[Provided data]
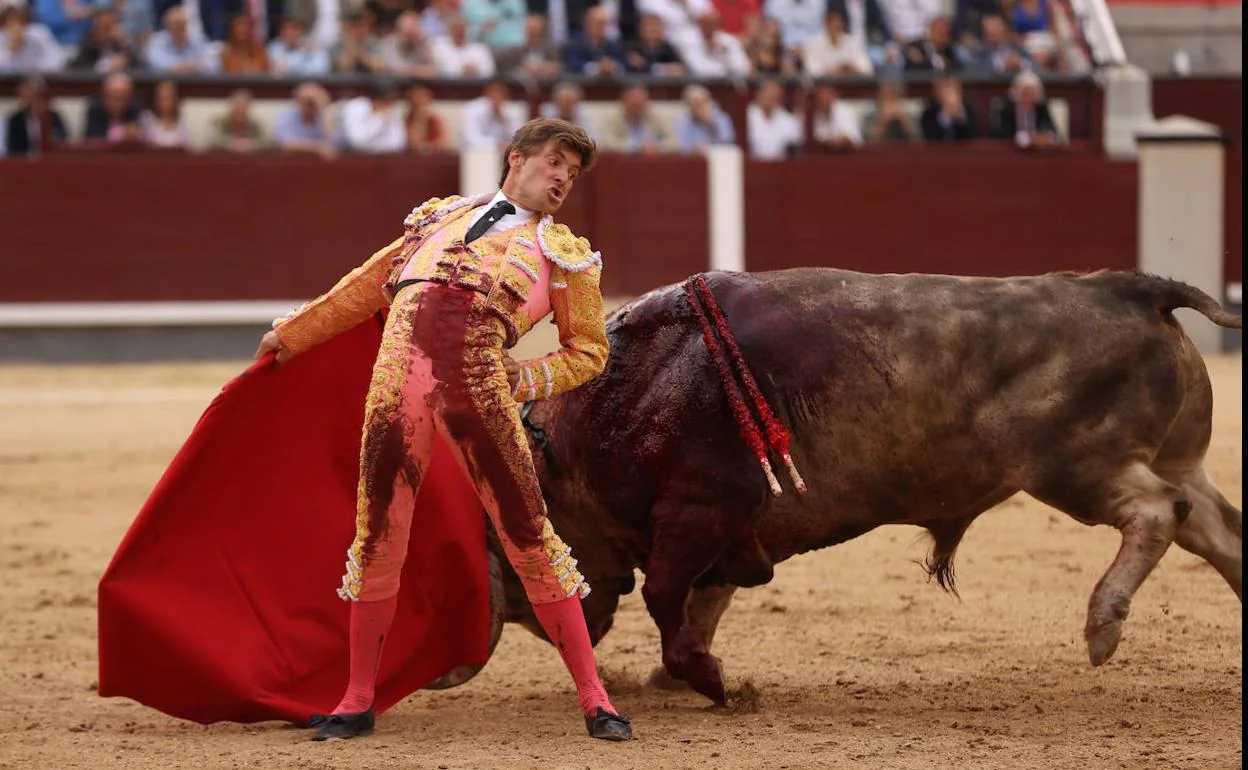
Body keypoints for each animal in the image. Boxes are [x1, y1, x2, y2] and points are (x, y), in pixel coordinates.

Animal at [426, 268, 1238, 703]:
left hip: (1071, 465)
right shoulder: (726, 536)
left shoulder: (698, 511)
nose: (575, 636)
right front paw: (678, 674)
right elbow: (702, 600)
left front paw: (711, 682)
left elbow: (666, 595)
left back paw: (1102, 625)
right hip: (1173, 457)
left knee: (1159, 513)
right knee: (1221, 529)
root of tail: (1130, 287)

--

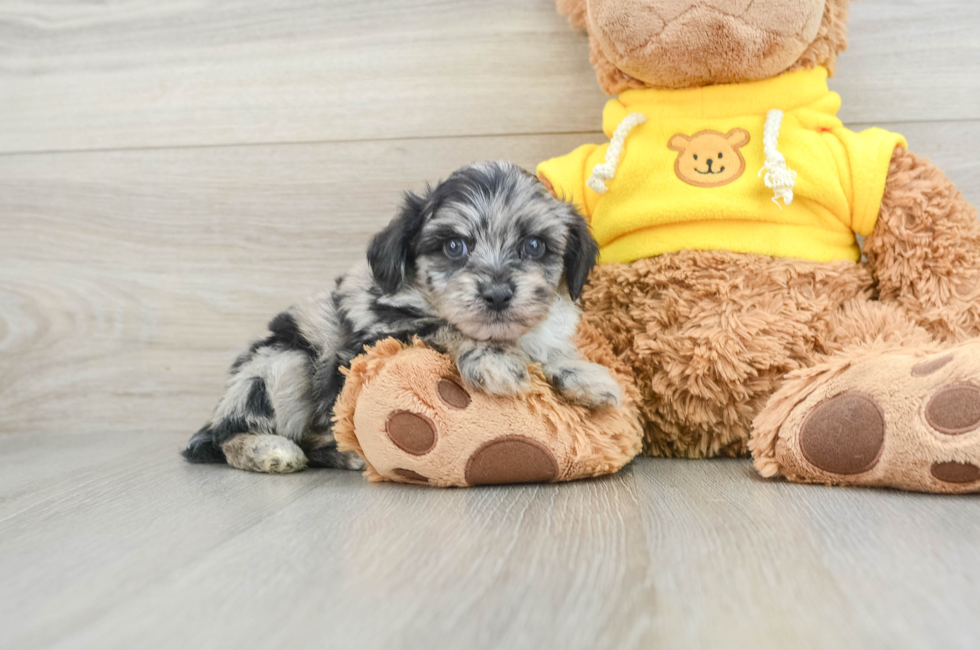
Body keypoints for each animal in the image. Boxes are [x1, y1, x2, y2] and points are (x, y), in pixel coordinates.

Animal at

...

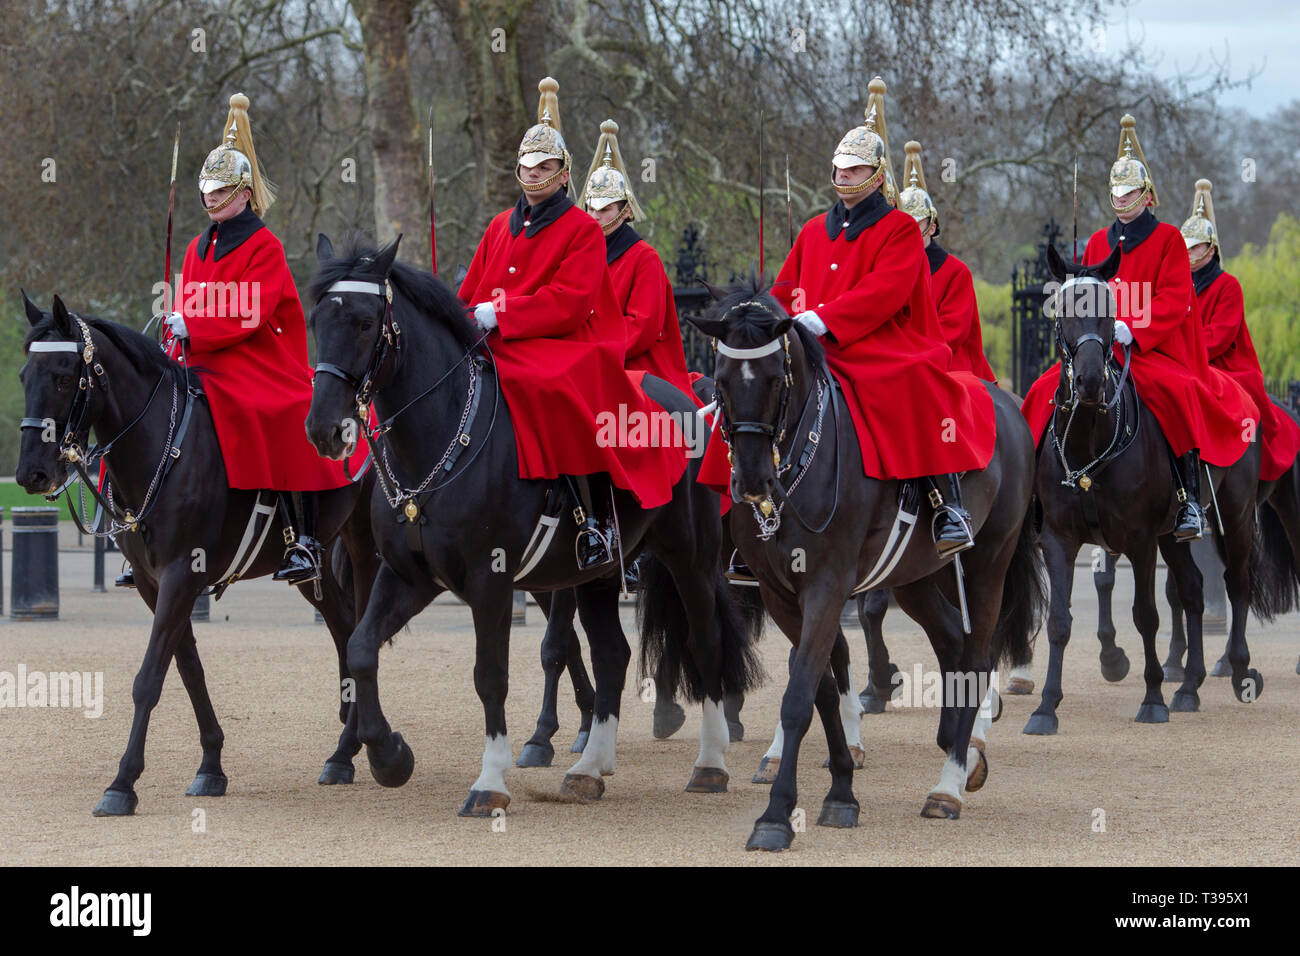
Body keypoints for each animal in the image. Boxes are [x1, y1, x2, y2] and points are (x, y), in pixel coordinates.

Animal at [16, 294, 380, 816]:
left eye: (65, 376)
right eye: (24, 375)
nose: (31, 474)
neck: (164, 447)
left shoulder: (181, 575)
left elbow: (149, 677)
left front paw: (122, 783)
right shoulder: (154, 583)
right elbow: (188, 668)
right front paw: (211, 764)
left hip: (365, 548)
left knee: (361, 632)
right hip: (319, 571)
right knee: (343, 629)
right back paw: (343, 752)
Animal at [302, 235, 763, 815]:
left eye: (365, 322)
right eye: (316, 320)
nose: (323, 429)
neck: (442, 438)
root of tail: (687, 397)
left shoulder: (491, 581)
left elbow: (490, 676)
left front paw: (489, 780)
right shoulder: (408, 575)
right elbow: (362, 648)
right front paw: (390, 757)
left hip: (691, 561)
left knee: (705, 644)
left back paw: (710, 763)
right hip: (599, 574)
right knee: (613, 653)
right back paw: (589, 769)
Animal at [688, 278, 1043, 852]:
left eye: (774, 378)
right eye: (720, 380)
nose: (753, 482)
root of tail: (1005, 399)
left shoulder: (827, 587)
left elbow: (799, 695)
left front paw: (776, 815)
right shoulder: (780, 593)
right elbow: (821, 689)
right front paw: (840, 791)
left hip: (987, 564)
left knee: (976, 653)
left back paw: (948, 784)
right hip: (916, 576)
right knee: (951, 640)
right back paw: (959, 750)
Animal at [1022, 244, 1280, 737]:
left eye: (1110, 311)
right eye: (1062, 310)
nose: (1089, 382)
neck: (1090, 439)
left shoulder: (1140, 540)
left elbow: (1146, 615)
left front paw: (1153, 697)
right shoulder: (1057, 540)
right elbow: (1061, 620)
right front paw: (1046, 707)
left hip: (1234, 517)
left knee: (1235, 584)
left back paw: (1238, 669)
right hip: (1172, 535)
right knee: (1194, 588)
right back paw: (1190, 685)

[Task statement]
Working through the records, find each line containing the word "shoulder" and copy it.

[Answer to this exercise]
right shoulder: (726, 536)
left shoulder: (698, 511)
left shoulder: (181, 575)
right shoulder: (154, 583)
left shoulder: (491, 581)
right shoulder: (408, 575)
left shoulder: (827, 587)
right shoulder: (780, 593)
left shoulder: (1140, 540)
right shoulder: (1057, 540)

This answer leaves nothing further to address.